Update shared on 21 Dec 2025
The analyst price target for Kennametal has increased to a range of $25 to $28, up from $21 to $22 previously. Analysts point to a positive inflection from rising tungsten prices and better than expected Q1 results with improved pricing benefits.
Analyst Commentary
Recent research updates reflect a more constructive but still divided view on Kennametal, with higher price targets acknowledging improving fundamentals while ratings remain mixed.

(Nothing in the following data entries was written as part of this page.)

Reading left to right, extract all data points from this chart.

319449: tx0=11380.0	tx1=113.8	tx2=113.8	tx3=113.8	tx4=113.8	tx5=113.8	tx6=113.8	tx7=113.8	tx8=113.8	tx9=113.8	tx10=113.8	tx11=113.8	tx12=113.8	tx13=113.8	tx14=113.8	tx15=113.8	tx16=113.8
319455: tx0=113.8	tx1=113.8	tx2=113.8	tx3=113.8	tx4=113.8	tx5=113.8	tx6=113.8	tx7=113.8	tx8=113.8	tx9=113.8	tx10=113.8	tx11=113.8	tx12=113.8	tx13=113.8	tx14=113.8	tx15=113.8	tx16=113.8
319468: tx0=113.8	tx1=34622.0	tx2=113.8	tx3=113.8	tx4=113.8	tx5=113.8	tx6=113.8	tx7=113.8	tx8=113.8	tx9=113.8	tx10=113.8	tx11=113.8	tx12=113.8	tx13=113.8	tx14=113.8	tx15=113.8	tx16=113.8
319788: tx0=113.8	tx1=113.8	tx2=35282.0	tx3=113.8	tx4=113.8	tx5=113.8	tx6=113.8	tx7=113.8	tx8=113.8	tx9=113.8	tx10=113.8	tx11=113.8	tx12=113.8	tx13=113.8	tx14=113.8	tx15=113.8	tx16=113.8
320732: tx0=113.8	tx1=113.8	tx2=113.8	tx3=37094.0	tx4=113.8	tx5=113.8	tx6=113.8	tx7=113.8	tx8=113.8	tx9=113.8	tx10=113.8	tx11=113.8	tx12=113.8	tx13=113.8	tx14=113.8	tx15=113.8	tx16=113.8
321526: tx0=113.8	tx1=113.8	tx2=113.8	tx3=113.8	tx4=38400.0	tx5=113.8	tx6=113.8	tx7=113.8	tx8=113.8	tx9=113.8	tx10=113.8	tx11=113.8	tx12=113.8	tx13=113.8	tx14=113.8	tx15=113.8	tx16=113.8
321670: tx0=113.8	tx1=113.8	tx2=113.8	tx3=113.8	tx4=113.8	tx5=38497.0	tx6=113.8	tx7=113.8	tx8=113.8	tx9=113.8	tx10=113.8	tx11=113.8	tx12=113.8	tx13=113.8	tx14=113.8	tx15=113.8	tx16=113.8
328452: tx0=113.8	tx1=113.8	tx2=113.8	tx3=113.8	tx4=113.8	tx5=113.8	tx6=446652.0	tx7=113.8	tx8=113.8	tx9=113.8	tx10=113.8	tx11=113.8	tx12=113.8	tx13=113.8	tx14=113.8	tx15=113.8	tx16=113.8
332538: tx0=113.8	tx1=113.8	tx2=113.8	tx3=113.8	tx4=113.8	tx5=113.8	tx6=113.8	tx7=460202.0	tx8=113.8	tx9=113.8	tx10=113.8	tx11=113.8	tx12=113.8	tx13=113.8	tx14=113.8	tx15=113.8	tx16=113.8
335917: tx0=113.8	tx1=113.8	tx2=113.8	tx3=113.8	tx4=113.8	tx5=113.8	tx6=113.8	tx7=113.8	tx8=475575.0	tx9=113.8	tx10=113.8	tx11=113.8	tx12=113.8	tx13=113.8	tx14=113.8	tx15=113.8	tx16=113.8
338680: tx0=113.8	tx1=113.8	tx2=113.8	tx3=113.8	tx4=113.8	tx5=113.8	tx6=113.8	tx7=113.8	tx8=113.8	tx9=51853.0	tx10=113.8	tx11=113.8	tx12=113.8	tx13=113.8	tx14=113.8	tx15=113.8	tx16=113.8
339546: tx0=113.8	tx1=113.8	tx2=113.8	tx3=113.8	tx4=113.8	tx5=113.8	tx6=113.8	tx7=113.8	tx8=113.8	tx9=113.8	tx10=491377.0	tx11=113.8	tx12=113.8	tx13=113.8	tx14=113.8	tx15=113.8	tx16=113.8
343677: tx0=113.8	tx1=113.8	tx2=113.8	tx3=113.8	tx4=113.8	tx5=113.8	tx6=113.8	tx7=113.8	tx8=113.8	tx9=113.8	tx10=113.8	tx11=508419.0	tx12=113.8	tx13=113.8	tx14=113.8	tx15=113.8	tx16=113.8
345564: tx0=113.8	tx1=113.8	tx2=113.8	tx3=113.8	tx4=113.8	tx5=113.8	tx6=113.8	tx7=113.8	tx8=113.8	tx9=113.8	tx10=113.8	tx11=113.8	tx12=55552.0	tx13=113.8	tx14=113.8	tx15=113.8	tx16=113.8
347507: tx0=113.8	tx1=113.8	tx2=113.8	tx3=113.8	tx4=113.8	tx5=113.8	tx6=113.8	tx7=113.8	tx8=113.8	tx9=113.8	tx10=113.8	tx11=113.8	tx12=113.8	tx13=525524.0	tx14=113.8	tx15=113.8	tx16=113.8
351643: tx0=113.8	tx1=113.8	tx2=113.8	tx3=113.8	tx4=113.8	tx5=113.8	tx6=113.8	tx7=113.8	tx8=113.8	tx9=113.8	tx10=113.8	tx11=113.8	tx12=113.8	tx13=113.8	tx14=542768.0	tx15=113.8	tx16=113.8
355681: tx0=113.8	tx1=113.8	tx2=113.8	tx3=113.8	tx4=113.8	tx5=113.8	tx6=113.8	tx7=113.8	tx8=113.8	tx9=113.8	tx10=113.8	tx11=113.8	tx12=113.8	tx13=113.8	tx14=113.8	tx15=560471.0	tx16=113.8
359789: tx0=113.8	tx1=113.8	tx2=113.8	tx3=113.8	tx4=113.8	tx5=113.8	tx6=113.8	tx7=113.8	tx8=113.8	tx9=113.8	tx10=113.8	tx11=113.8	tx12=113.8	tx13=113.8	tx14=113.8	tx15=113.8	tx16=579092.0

Analysts are weighing stronger near term execution against questions on the durability of growth and margin gains.
Bullish Takeaways
- Bullish analysts highlight a positive inflection in growth as rising tungsten prices support better pricing power and revenue visibility, which in turn justifies higher valuation multiples.
- Stronger than expected Q1 performance, including segment EBIT meaningfully above consensus and a return to organic growth, is viewed as evidence that operational execution is improving.
- The increase in FY26 EPS guidance, driven by improved pricing benefits, supports a more favorable earnings trajectory and helps underpin the raised price target range.
- Early signs of sustained pricing discipline and cost control raise confidence that margin expansion could be more durable than previously assumed, improving the risk reward profile.
Bearish Takeaways
- Bearish analysts maintain cautious ratings despite higher targets, arguing that the stock already discounts much of the near term earnings improvement, which may limit upside from current levels.
- There is concern that the recent organic growth recovery, the first in two years, may prove fragile if end market demand or tungsten pricing normalizes, creating downside risk to out year estimates.
- Some remain unconvinced that management can sustain margin and EPS momentum through FY26, seeing execution risk in delivering on the raised guidance and targeted efficiency gains.
- Uncertainty around the pace and breadth of cyclical recovery in Kennametal's key industrial segments keeps a more constructive re rating case on hold for now.
What's in the News
- Kennametal launched a new integration with Hexagon's cloud-based Tool Library, giving machinists instant access to verified Kennametal digital tooling data in WORKNC CAM to cut setup time and improve machining accuracy, with support planned to expand to more CAM systems and product lines. (Key Developments)
- The company raised its fiscal 2026 guidance and now expects sales between $2.10 billion and $2.17 billion after a stronger than expected first quarter with share gains and better end market conditions. (Key Developments)
- Between July 1 and September 30, 2025, Kennametal repurchased 474,859 shares for $9.99 million, completing a total buyback of 2,966,554 shares, or 3.84 percent of shares, under its February 7, 2024 authorization. (Key Developments)
- Kennametal issued second quarter fiscal 2026 guidance, projecting sales in the range of $500 million to $520 million. (Key Developments)
Valuation Changes
- Fair Value: Unchanged at approximately $25.25 per share, indicating a stable intrinsic value estimate despite revised assumptions.
- Discount Rate: Fallen slightly from about 9.09 percent to 9.05 percent, modestly reducing the implied cost of capital in the valuation model.
- Revenue Growth: Risen slightly from roughly 4.71 percent to 4.82 percent, reflecting a marginally more optimistic outlook for top line expansion.
- Net Profit Margin: Edged down slightly from about 6.12 percent to 6.11 percent, signaling a near steady but fractionally lower long term profitability assumption.
- Future P/E: Declined marginally from around 16.93x to 16.91x, suggesting almost no change in the forward valuation multiple applied to earnings.